* About this task *
Find each line in the records below that contains the word "классы", and copy every such line.

* The data *

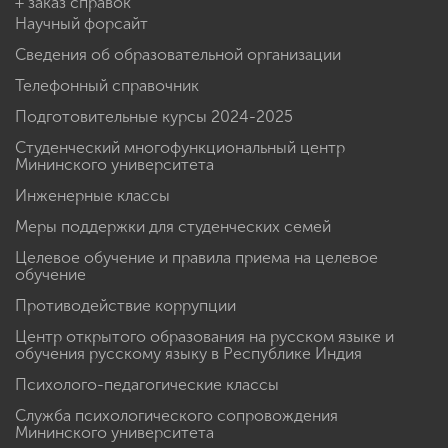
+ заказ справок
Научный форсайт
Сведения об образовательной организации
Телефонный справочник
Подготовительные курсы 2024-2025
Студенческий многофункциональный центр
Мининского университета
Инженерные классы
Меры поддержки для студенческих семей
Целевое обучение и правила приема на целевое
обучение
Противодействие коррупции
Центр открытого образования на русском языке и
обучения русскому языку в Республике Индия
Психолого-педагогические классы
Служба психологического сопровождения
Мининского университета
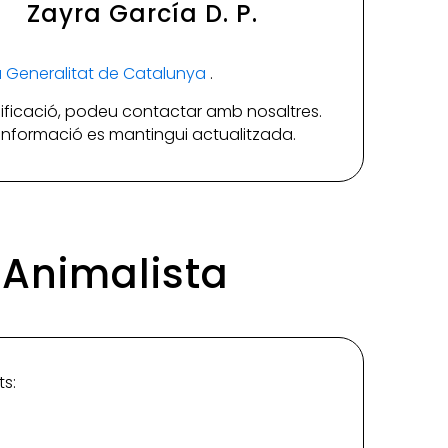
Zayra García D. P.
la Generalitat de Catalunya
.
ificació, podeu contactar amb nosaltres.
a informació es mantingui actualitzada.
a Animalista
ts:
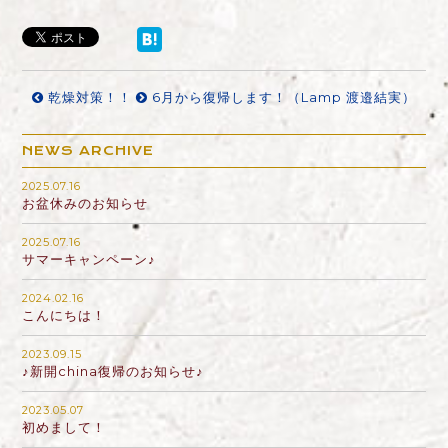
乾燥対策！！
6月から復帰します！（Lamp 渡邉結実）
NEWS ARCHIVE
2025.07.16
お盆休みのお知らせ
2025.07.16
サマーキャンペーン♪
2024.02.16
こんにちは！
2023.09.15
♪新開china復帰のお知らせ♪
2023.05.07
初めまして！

==

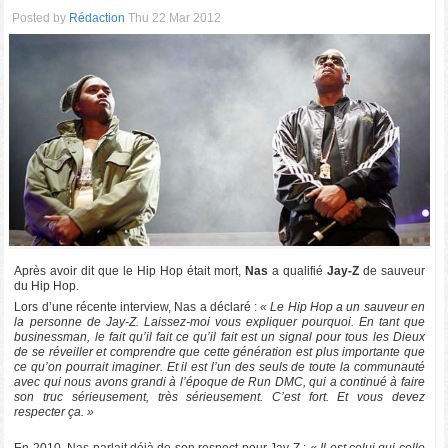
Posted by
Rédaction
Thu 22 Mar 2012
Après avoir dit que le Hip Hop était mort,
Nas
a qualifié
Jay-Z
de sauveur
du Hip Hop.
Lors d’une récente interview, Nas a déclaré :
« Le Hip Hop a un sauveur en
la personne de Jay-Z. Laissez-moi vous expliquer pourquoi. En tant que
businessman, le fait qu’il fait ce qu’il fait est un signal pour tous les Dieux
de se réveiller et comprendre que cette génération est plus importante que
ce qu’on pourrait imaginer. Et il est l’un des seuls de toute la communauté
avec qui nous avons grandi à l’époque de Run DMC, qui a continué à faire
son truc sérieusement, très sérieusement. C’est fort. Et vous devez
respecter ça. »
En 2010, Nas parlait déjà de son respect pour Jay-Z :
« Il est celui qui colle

* Solution to this exercise *
Инженерные классы
Психолого-педагогические классы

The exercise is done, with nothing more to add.